DATA EXTRACT:
((
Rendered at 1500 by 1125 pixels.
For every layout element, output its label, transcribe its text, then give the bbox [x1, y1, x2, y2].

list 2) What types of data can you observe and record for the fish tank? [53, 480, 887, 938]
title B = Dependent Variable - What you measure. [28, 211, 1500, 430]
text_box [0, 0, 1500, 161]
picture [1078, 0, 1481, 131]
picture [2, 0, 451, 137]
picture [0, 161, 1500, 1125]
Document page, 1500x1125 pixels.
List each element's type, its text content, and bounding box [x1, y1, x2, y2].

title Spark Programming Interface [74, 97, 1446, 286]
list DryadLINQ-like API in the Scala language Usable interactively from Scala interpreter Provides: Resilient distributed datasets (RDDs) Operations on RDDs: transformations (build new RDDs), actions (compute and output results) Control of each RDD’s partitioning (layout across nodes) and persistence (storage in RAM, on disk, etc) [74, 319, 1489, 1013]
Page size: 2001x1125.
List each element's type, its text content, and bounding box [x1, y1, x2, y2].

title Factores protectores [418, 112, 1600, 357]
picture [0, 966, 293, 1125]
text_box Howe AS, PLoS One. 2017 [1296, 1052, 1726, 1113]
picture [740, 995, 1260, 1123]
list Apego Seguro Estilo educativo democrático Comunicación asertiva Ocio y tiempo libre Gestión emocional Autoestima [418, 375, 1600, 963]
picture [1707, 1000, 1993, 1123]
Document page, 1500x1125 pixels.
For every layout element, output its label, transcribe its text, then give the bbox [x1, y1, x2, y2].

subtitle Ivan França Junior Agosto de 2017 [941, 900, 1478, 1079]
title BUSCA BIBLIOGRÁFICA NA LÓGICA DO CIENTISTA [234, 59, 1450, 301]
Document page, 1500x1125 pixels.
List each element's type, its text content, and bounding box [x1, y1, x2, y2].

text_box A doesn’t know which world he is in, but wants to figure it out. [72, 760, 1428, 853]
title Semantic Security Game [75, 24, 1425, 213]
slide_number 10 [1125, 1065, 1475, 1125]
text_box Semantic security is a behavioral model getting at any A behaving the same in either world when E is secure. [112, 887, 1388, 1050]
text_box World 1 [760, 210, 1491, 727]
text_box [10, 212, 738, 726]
))
WORK INSTRUCTION: Copy out the entire listing word for word. Keep every line as it is.

TASK SOLUTION:
Rendered at 1500 by 1125 pixels.
For every layout element, output its label, transcribe its text, then give the bbox [x1, y1, x2, y2].

list 2) What types of data can you observe and record for the fish tank? [53, 480, 887, 938]
title B = Dependent Variable - What you measure. [28, 211, 1500, 430]
text_box [0, 0, 1500, 161]
picture [1078, 0, 1481, 131]
picture [2, 0, 451, 137]
picture [0, 161, 1500, 1125]
Document page, 1500x1125 pixels.
List each element's type, its text content, and bounding box [x1, y1, x2, y2].

title Spark Programming Interface [74, 97, 1446, 286]
list DryadLINQ-like API in the Scala language Usable interactively from Scala interpreter Provides: Resilient distributed datasets (RDDs) Operations on RDDs: transformations (build new RDDs), actions (compute and output results) Control of each RDD’s partitioning (layout across nodes) and persistence (storage in RAM, on disk, etc) [74, 319, 1489, 1013]
Page size: 2001x1125.
List each element's type, its text content, and bounding box [x1, y1, x2, y2].

title Factores protectores [418, 112, 1600, 357]
picture [0, 966, 293, 1125]
text_box Howe AS, PLoS One. 2017 [1296, 1052, 1726, 1113]
picture [740, 995, 1260, 1123]
list Apego Seguro Estilo educativo democrático Comunicación asertiva Ocio y tiempo libre Gestión emocional Autoestima [418, 375, 1600, 963]
picture [1707, 1000, 1993, 1123]
Document page, 1500x1125 pixels.
For every layout element, output its label, transcribe its text, then give the bbox [x1, y1, x2, y2].

subtitle Ivan França Junior Agosto de 2017 [941, 900, 1478, 1079]
title BUSCA BIBLIOGRÁFICA NA LÓGICA DO CIENTISTA [234, 59, 1450, 301]
Document page, 1500x1125 pixels.
List each element's type, its text content, and bounding box [x1, y1, x2, y2].

text_box A doesn’t know which world he is in, but wants to figure it out. [72, 760, 1428, 853]
title Semantic Security Game [75, 24, 1425, 213]
slide_number 10 [1125, 1065, 1475, 1125]
text_box Semantic security is a behavioral model getting at any A behaving the same in either world when E is secure. [112, 887, 1388, 1050]
text_box World 1 [760, 210, 1491, 727]
text_box [10, 212, 738, 726]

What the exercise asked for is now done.